[MATERIAL SHOWN — start]

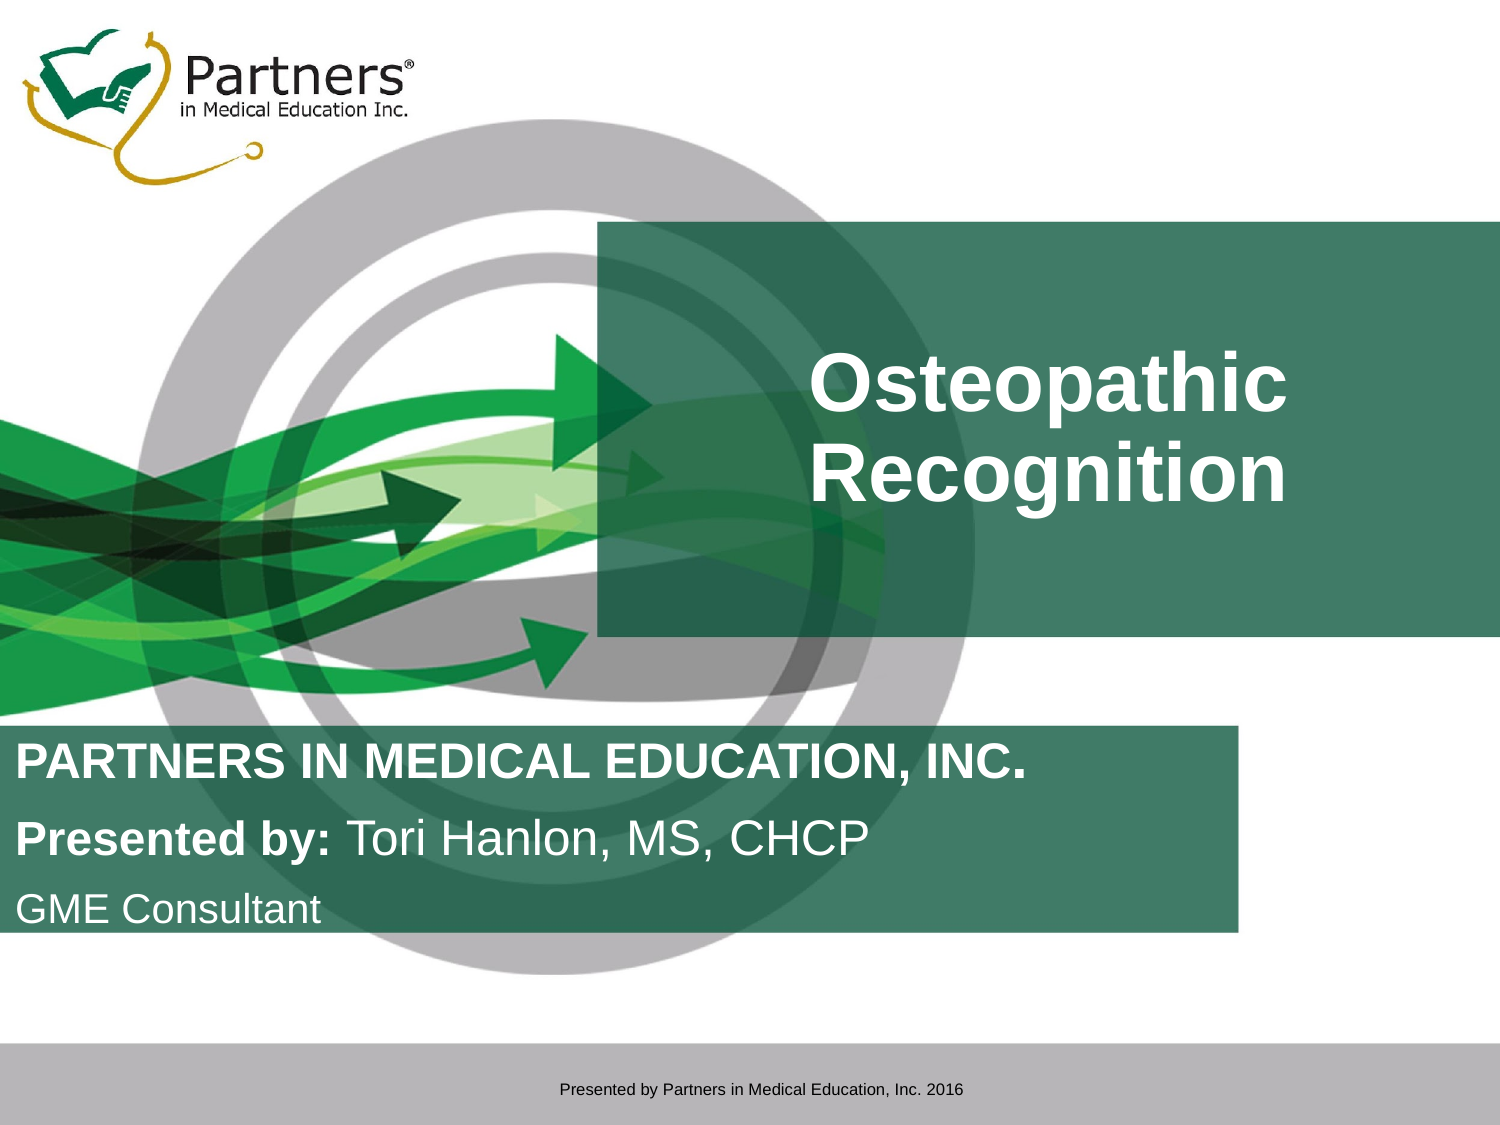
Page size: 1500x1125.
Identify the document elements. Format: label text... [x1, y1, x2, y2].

subtitle PARTNERS IN MEDICAL EDUCATION, INC. Presented by: Tori Hanlon, MS, CHCP GME Consultant [0, 629, 1171, 1030]
footer Presented by Partners in Medical Education, Inc. 2016 [450, 1035, 1050, 1125]
picture [0, 0, 1500, 1125]
title Osteopathic Recognition [617, 233, 1481, 626]
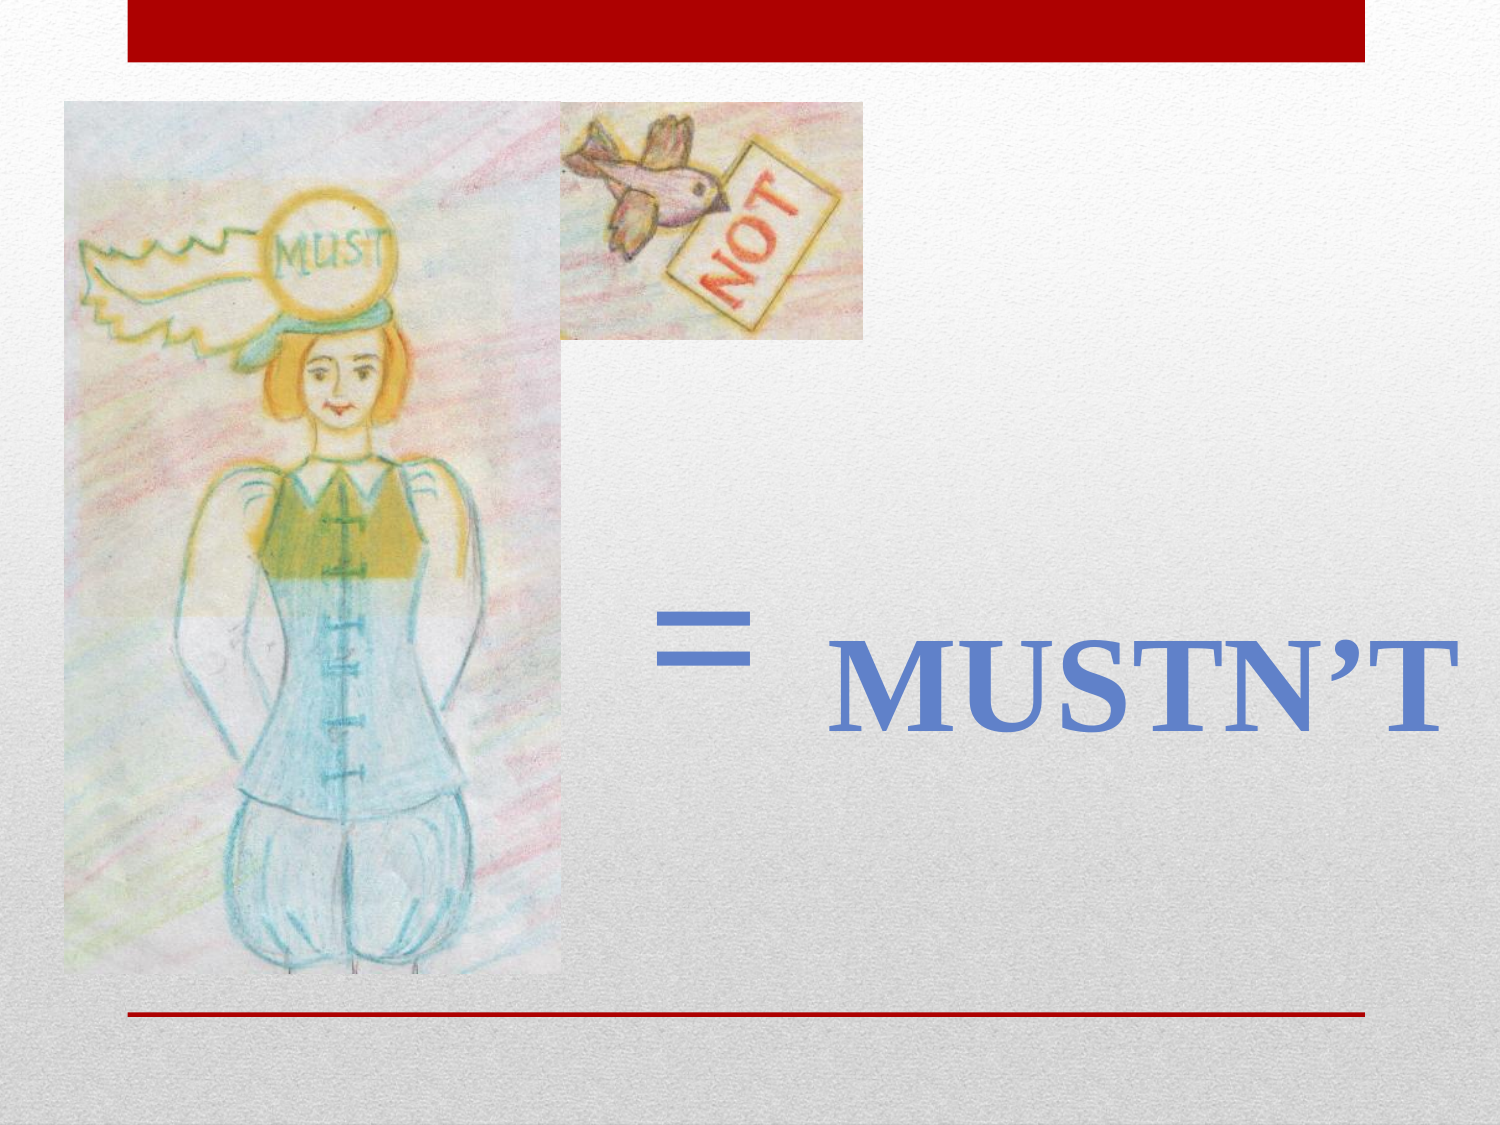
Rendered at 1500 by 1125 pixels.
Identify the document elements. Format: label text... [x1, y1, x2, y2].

picture [64, 100, 863, 975]
text_box = [632, 497, 777, 753]
text_box Mustn’t [812, 586, 1477, 767]
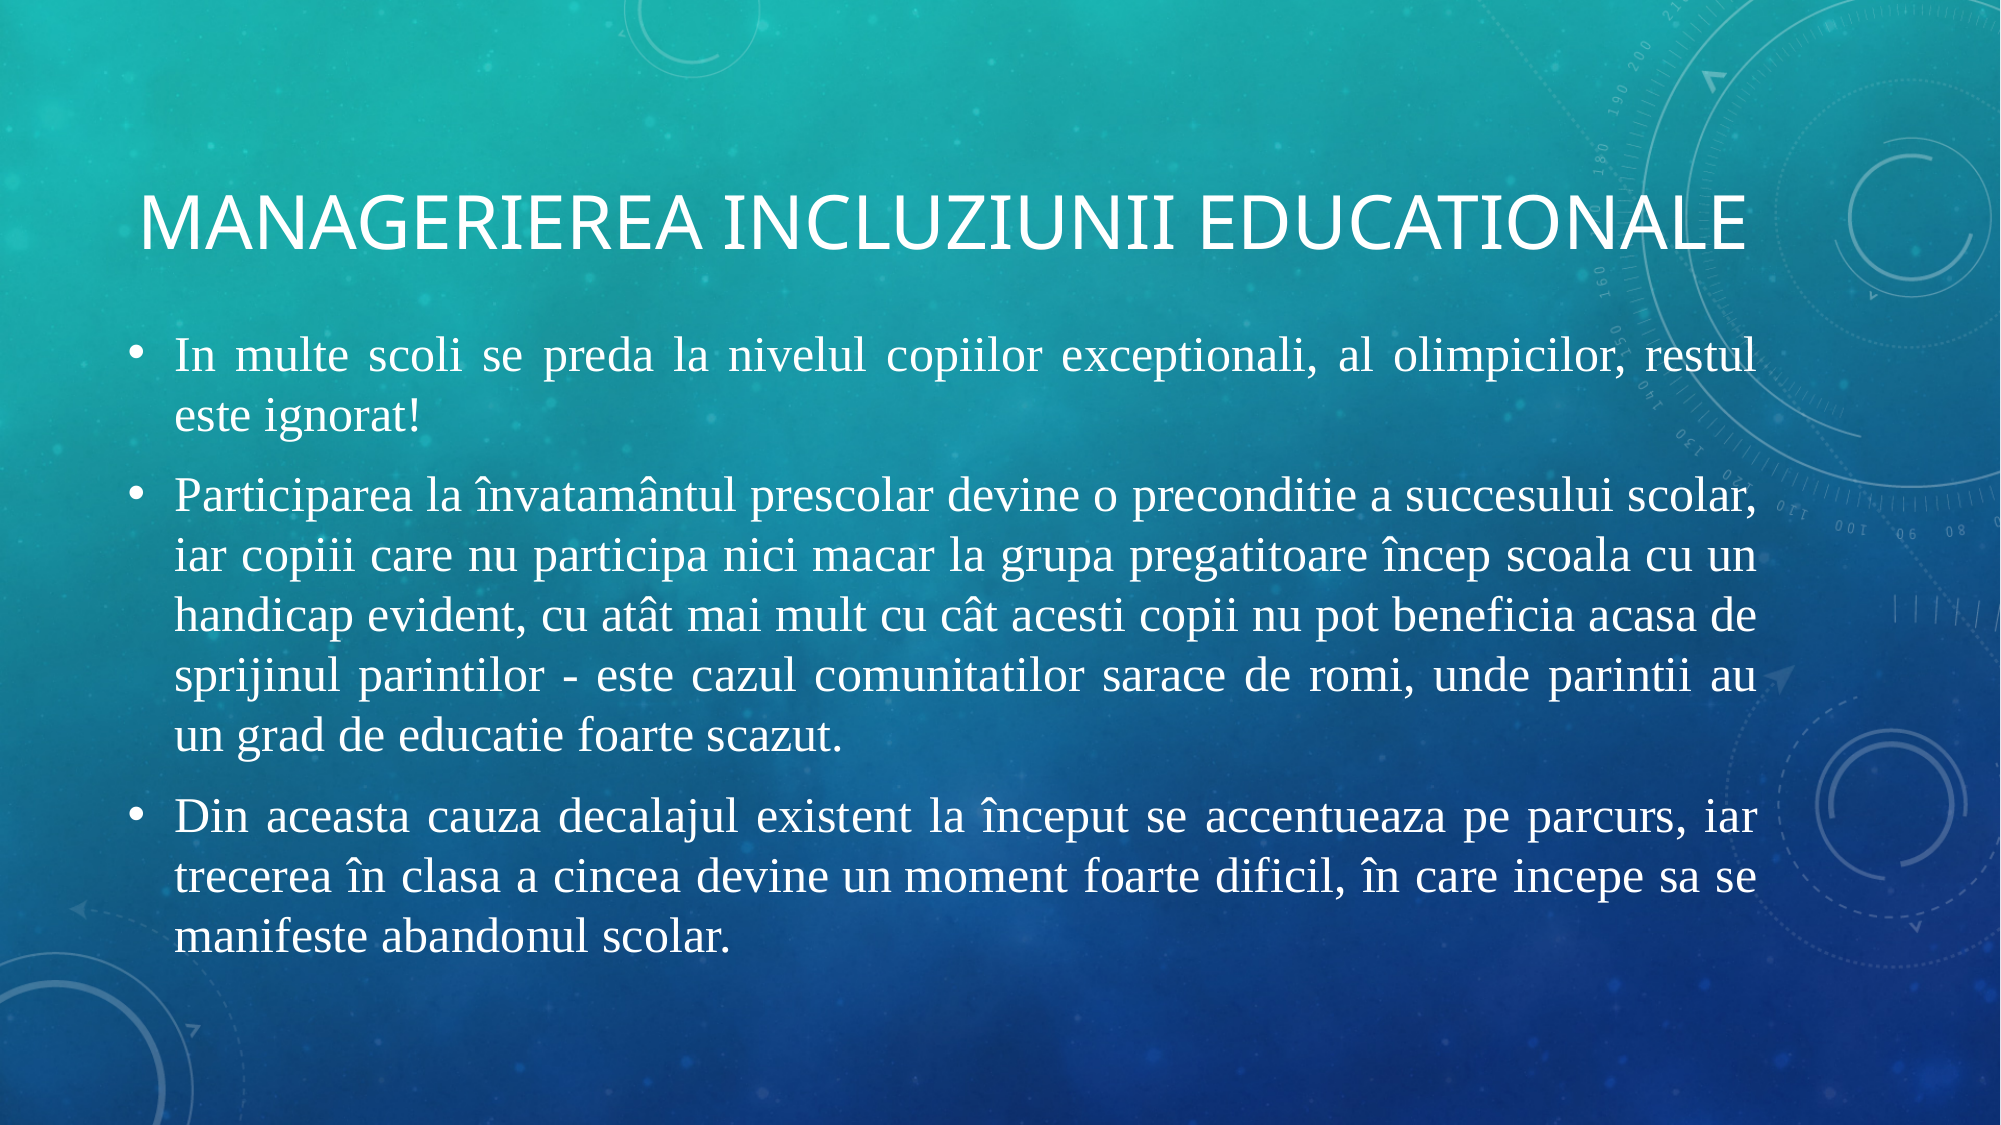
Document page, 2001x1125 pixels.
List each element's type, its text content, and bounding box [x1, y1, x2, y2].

picture [0, 0, 2001, 1125]
title MANAGERIEREA INCLUZIUNII EDUCATIONALE [112, 99, 1775, 268]
list In multe scoli se preda la nivelul copiilor exceptionali, al olimpicilor, restul este ignorat! Participarea la învatamântul prescolar devine o preconditie a succesului scolar, iar copiii care nu participa nici macar la grupa pregatitoare încep scoala cu un handicap evident, cu atât mai mult cu cât acesti copii nu pot beneficia acasa de sprijinul parintilor - este cazul comunitatilor sarace de romi, unde parintii au un grad de educatie foarte scazut. Din aceasta cauza decalajul existent la început se accentueaza pe parcurs, iar trecerea în clasa a cincea devine un moment foarte dificil, în care incepe sa se manifeste abandonul scolar. [112, 268, 1775, 1097]
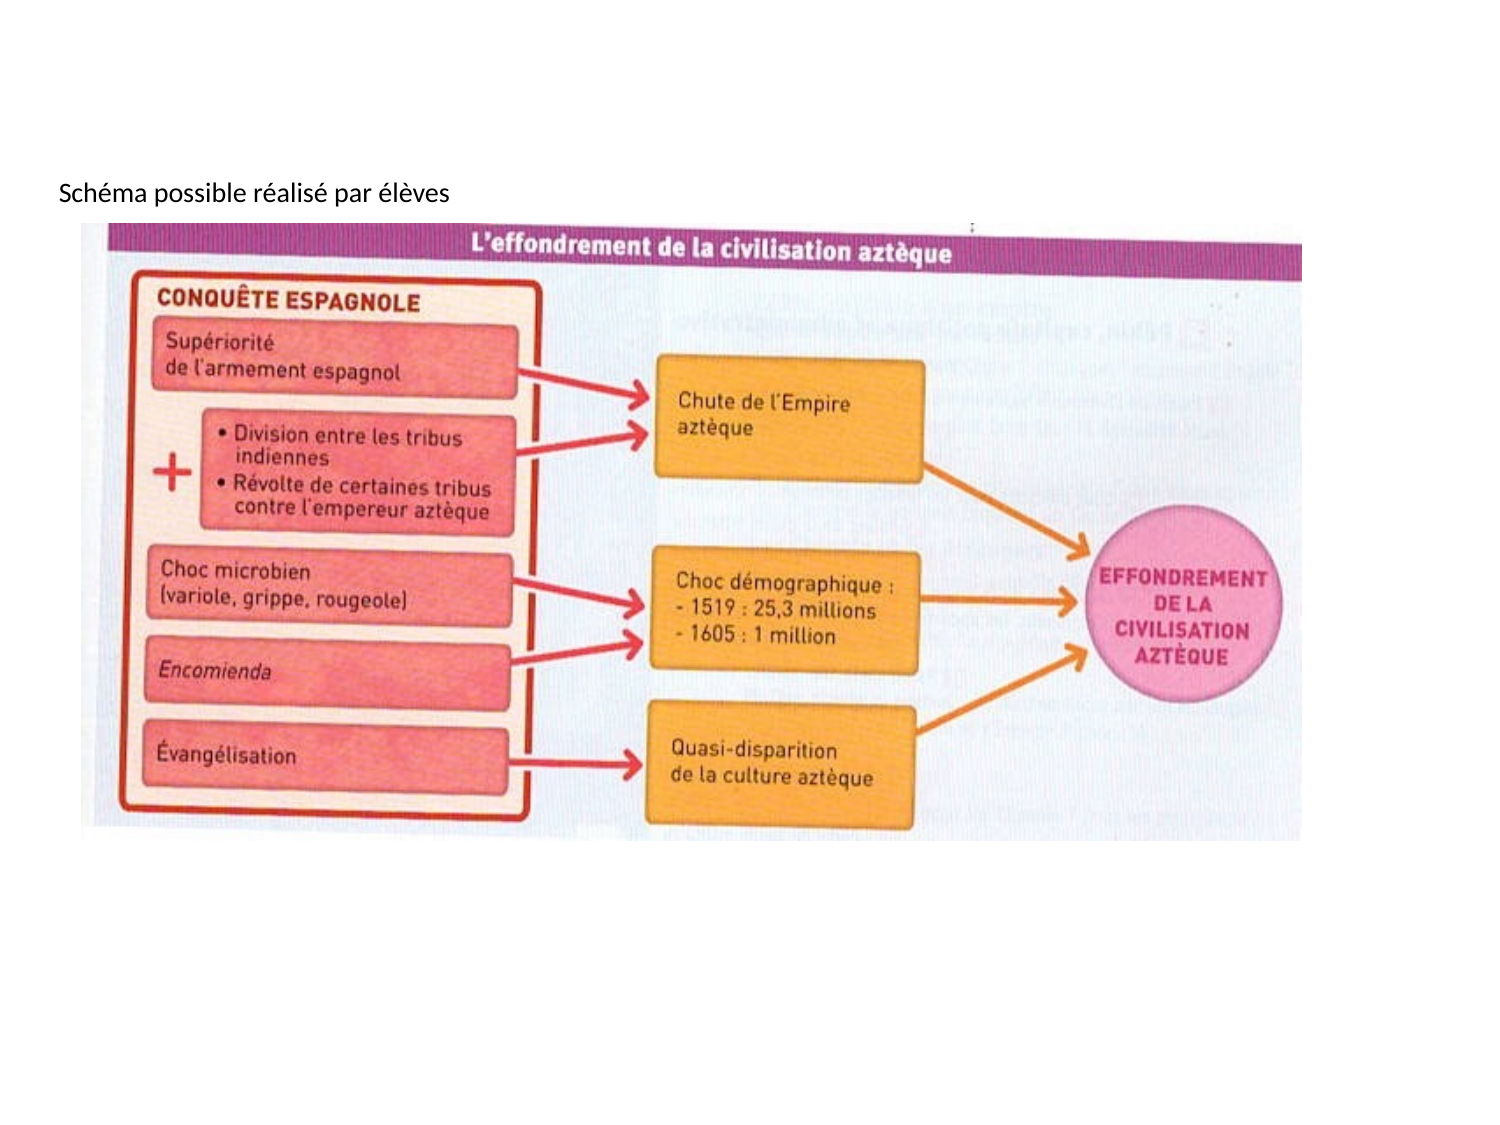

[MATERIAL SHOWN — finish]

TASK INSTRUCTIONS: Output nothing but the entries above, exactly, once the pictures are removed.

WRITTEN SOLUTION:
Page size: 1500x1125.
Identify the document elements. Format: label text... [x1, y1, x2, y2].

subtitle PARTNERS IN MEDICAL EDUCATION, INC. Presented by: Tori Hanlon, MS, CHCP GME Consultant [0, 629, 1171, 1030]
footer Presented by Partners in Medical Education, Inc. 2016 [450, 1035, 1050, 1125]
picture [0, 0, 1500, 1125]
title Osteopathic Recognition [617, 233, 1481, 626]
Rendered at 1500 by 1125 pixels.
Identify the document elements. Format: label text... [x1, y1, x2, y2].

picture [64, 100, 863, 975]
text_box = [632, 497, 777, 753]
text_box Mustn’t [812, 586, 1477, 767]
Document page, 2001x1125 pixels.
List each element's type, its text content, and bounding box [x1, y1, x2, y2].

picture [0, 0, 2001, 1125]
title MANAGERIEREA INCLUZIUNII EDUCATIONALE [112, 99, 1775, 268]
list In multe scoli se preda la nivelul copiilor exceptionali, al olimpicilor, restul este ignorat! Participarea la învatamântul prescolar devine o preconditie a succesului scolar, iar copiii care nu participa nici macar la grupa pregatitoare încep scoala cu un handicap evident, cu atât mai mult cu cât acesti copii nu pot beneficia acasa de sprijinul parintilor - este cazul comunitatilor sarace de romi, unde parintii au un grad de educatie foarte scazut. Din aceasta cauza decalajul existent la început se accentueaza pe parcurs, iar trecerea în clasa a cincea devine un moment foarte dificil, în care incepe sa se manifeste abandonul scolar. [112, 268, 1775, 1097]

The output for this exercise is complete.